Dalla cannabis estratte proteine di qualità prive di Thc

Grazie agli ultrasuoni sulle infiorescenze, studio università di Padova e Camerino


Le infiorescenze della canapa industriale, spesso considerate un sottoprodotto difficile da valorizzare, potrebbero diventare una nuova risorsa per l'alimentazione sostenibile. È quanto emerge da uno studio pubblicato sulla rivista scientifica «ACS Food Science Technology», frutto di una collaborazione internazionale tra le Università di Padove e Camerino e partner di Dublino e della Repubblica Ceca. "La canapa è una pianta con un enorme potenziale industriale: dalle fibre tessili all'edilizia, fino agli oli e ai derivati vegetali. La parte proteica, però, è stata ancora poco investigata", spiega Stefano Dall'Acqua, autore della ricerca e docente al Dipartimento di Scienze del Farmaco di Padova.

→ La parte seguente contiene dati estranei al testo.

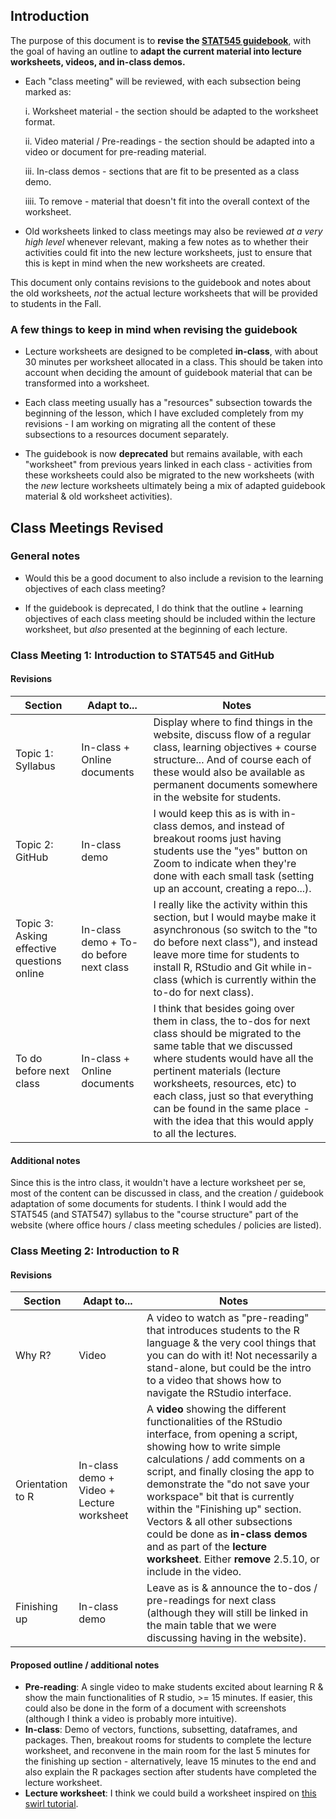 ## Introduction 

The purpose of this document is to **revise the [STAT545 guidebook](https://stat545guidebook.netlify.app/index.html)**, with the goal of having an outline to **adapt the current material into lecture worksheets, videos, and in-class demos.**

+ Each "class meeting" will be reviewed, with each subsection being marked as:

  i. Worksheet material - the section should be adapted to the worksheet format.
  
  ii. Video material / Pre-readings - the section should be adapted into a video or document for pre-reading material.
  
  iii. In-class demos - sections that are fit to be presented as a class demo.
  
  iiii. To remove - material that doesn't fit into the overall context of the worksheet.

+ Old worksheets linked to class meetings may also be reviewed *at a very high level* whenever relevant, making a few notes as to whether their activities could fit into the new lecture worksheets, just to ensure that this is kept in mind when the new worksheets are created.

This document only contains revisions to the guidebook and notes about the old worksheets, *not* the actual lecture worksheets that will be provided to students in the Fall.

### A few things to keep in mind when revising the guidebook

+ Lecture worksheets are designed to be completed **in-class**, with about 30 minutes per worksheet allocated in a class. This should be taken into account when deciding the amount of guidebook material that can be transformed into a worksheet.

+ Each class meeting usually has a "resources" subsection towards the beginning of the lesson, which I have excluded completely from my revisions - I am working on migrating all the content of these subsections to a resources document separately. 

+ The guidebook is now **deprecated** but remains available, with each "worksheet" from previous years linked in each class - activities from these worksheets could also be migrated to the new worksheets (with the *new* lecture worksheets ultimately being a mix of adapted guidebook material & old worksheet activities). 

## Class Meetings Revised

### General notes

+ Would this be a good document to also include a revision to the learning objectives of each class meeting?

+ If the guidebook is deprecated, I do think that the outline + learning objectives of each class meeting should be included within the lecture worksheet, but *also* presented at the beginning of each lecture.

### Class Meeting 1: Introduction to STAT545 and GitHub
#### Revisions

| Section                 | Adapt to...                   | Notes                                                                            |
|-------------------------|-------------------------------|----------------------------------------------------------------------------------|
| Topic 1: Syllabus       | In-class + Online documents | Display where to find things in the website, discuss flow of a regular class, learning objectives + course structure... And of course each of these would also be available as permanent documents somewhere in the website for students. |
| Topic 2: GitHub         | In-class demo          | I would keep this as is with in-class demos, and instead of breakout rooms just having students use the "yes" button on Zoom to indicate when they're done with each small task (setting up an account, creating a repo...). |
| Topic 3: Asking effective questions online | In-class demo + To-do before next class | I really like the activity within this section, but I would maybe make it asynchronous (so switch to the "to do before next class"), and instead leave more time for students to install R, RStudio and Git while in-class (which is currently within the to-do for next class). |
| To do before next class | In-class + Online documents      | I think that besides going over them in class, the to-dos for next class should be migrated to the same table that we discussed where students would have all the pertinent materials (lecture worksheets, resources, etc) to each class, just so that everything can be found in the same place - with the idea that this would apply to all the lectures. |

#### Additional notes
Since this is the intro class, it wouldn't have a lecture worksheet per se, most of the content can be discussed in class, and the creation / guidebook adaptation of some documents for students. I think I would add the STAT545 (and STAT547) syllabus to the "course structure" part of the website (where office hours / class meeting schedules / policies are listed).

### Class Meeting 2: Introduction to R
#### Revisions

| Section                 | Adapt to...                   | Notes                                                                            |
|-------------------------|-------------------------------|----------------------------------------------------------------------------------|
| Why R?                  | Video                         | A video to watch as "pre-reading" that introduces students to the R language & the very cool things that you can do with it! Not necessarily a stand-alone, but could be the intro to a video that shows how to navigate the RStudio interface. |
| Orientation to R        | In-class demo + Video + Lecture worksheet | A **video** showing the different functionalities of the RStudio interface, from opening a script, showing how to write simple calculations / add comments on a script, and finally closing the app to demonstrate the "do not save your workspace" bit that is currently within the "Finishing up" section. Vectors & all other subsections could be done as **in-class demos** and as part of the **lecture worksheet**. Either **remove** 2.5.10, or include in the video. | 
| Finishing up            | In-class demo | Leave as is & announce the to-dos / pre-readings for next class (although they will still be linked in the main table that we were discussing having in the website). |

#### Proposed outline / additional notes
+ **Pre-reading**: A single video to make students excited about learning R & show the main functionalities of R studio, >= 15 minutes. If easier, this could also be done in the form of a document with screenshots (although I think a video is probably more intuitive).
+ **In-class**: Demo of vectors, functions, subsetting, dataframes, and packages. Then, breakout rooms for students to complete the lecture worksheet, and reconvene in the main room for the last 5 minutes for the finishing up section - alternatively, leave 15 minutes to the end and also explain the R packages section after students have completed the lecture worksheet.
+ **Lecture worksheet**: I think we could build a worksheet inspired on [this swirl tutorial](https://github.com/ClaudiaBrauer/A-very-short-introduction-to-R).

 I ricercatori hanno sviluppato un processo di estrazione "green" utilizzando esclusivamente acqua e tecnologie basate su ultrasuoni e microonde per recuperare frazioni proteiche dalle infiorescenze di Cannabis sativa varietà Finola. "L'obiettivo era duplice: ottenere estratti ricchi di proteine e aminoacidi e verificare l'assenza di livelli problematici di Thc, il principale cannabinoide psicotropo, responsabile dello sballo: anche quantità minime possono diventare un problema normativo e commerciale, soprattutto quando si concentrano gli estratti", aggiunge Dall'Acqua. Le analisi hanno mostrato che gli estratti ottenuti presentano livelli di Thc assenti o estremamente bassi, inferiori ai limiti previsti per la canapa industriale. Gli ultrasuoni si sono rivelati particolarmente efficaci nell'aumentare il recupero delle proteine, con estratti che in alcuni casi superano il 50% di contenuto proteico dopo purificazione e che contengono aminoacidi di interesse nutrizionale come glutammato, arginina e leucina.
    Lo studio si inserisce in una linea di ricerca più ampia dedicata al recupero di sottoprodotti vegetali e allo sviluppo di nuovi ingredienti sostenibili. Gli estratti finali vengono liofilizzati ottenendo polveri proteiche stabili, potenzialmente utilizzabili come ingredienti per alimenti plant-based, integratori, mangimi e prodotti ad alto contenuto proteico.
 Resta però aperta la questione normativa: l'utilizzo alimentare di nuovi ingredienti derivati dalle infiorescenze della canapa potrebbe infatti richiedere procedure autorizzative nell'ambito della normativa europea sui "novel food", alimenti di nuova concezione che, per poter essere commercializzati nell'Ue, richiedono un'approvazione rigorosa per garantire che non comportino rischi per la salute.